◆ Instructions for the task ◆
Print the listing below exactly, leaving nothing out.

◆ Data under study ◆
* * * * *

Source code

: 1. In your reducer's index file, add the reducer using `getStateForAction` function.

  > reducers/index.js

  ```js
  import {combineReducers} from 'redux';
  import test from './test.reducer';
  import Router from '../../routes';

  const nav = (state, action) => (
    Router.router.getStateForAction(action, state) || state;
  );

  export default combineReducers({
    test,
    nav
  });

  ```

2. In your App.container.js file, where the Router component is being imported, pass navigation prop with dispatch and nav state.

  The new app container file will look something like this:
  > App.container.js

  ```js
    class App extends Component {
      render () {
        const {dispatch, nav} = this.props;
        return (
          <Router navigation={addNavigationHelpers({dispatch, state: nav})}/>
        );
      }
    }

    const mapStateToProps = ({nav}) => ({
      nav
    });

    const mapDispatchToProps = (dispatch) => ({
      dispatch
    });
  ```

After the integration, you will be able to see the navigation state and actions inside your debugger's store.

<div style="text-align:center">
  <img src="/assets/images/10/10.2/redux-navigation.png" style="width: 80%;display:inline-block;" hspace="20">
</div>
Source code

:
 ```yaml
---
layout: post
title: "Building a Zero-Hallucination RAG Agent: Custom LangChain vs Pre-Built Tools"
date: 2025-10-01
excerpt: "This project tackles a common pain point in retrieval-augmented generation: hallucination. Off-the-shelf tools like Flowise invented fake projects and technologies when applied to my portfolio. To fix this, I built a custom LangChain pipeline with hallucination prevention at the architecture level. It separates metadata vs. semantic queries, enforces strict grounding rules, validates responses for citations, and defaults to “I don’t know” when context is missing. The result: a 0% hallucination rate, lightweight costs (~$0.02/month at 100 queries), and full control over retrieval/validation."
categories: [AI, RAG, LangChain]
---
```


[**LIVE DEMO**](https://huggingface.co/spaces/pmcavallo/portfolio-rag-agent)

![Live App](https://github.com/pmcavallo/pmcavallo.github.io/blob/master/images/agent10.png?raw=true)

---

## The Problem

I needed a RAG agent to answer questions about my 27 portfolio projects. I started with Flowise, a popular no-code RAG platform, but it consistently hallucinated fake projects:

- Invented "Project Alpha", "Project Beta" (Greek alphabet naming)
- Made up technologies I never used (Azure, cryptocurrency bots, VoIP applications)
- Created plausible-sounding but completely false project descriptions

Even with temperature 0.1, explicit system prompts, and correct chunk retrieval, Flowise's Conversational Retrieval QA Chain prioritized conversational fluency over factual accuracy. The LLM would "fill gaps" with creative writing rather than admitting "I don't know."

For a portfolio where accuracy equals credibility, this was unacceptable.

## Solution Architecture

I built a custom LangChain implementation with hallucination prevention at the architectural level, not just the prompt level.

* * * * *

◆ Response area ◆
Source code

: 1. In your reducer's index file, add the reducer using `getStateForAction` function.

  > reducers/index.js

  ```js
  import {combineReducers} from 'redux';
  import test from './test.reducer';
  import Router from '../../routes';

  const nav = (state, action) => (
    Router.router.getStateForAction(action, state) || state;
  );

  export default combineReducers({
    test,
    nav
  });

  ```

2. In your App.container.js file, where the Router component is being imported, pass navigation prop with dispatch and nav state.

  The new app container file will look something like this:
  > App.container.js

  ```js
    class App extends Component {
      render () {
        const {dispatch, nav} = this.props;
        return (
          <Router navigation={addNavigationHelpers({dispatch, state: nav})}/>
        );
      }
    }

    const mapStateToProps = ({nav}) => ({
      nav
    });

    const mapDispatchToProps = (dispatch) => ({
      dispatch
    });
  ```

After the integration, you will be able to see the navigation state and actions inside your debugger's store.

<div style="text-align:center">
  <img src="/assets/images/10/10.2/redux-navigation.png" style="width: 80%;display:inline-block;" hspace="20">
</div>
Source code

:
 ```yaml
---
layout: post
title: "Building a Zero-Hallucination RAG Agent: Custom LangChain vs Pre-Built Tools"
date: 2025-10-01
excerpt: "This project tackles a common pain point in retrieval-augmented generation: hallucination. Off-the-shelf tools like Flowise invented fake projects and technologies when applied to my portfolio. To fix this, I built a custom LangChain pipeline with hallucination prevention at the architecture level. It separates metadata vs. semantic queries, enforces strict grounding rules, validates responses for citations, and defaults to “I don’t know” when context is missing. The result: a 0% hallucination rate, lightweight costs (~$0.02/month at 100 queries), and full control over retrieval/validation."
categories: [AI, RAG, LangChain]
---
```


[**LIVE DEMO**](https://huggingface.co/spaces/pmcavallo/portfolio-rag-agent)

![Live App](https://github.com/pmcavallo/pmcavallo.github.io/blob/master/images/agent10.png?raw=true)

---

## The Problem

I needed a RAG agent to answer questions about my 27 portfolio projects. I started with Flowise, a popular no-code RAG platform, but it consistently hallucinated fake projects:

- Invented "Project Alpha", "Project Beta" (Greek alphabet naming)
- Made up technologies I never used (Azure, cryptocurrency bots, VoIP applications)
- Created plausible-sounding but completely false project descriptions

Even with temperature 0.1, explicit system prompts, and correct chunk retrieval, Flowise's Conversational Retrieval QA Chain prioritized conversational fluency over factual accuracy. The LLM would "fill gaps" with creative writing rather than admitting "I don't know."

For a portfolio where accuracy equals credibility, this was unacceptable.

## Solution Architecture

I built a custom LangChain implementation with hallucination prevention at the architectural level, not just the prompt level.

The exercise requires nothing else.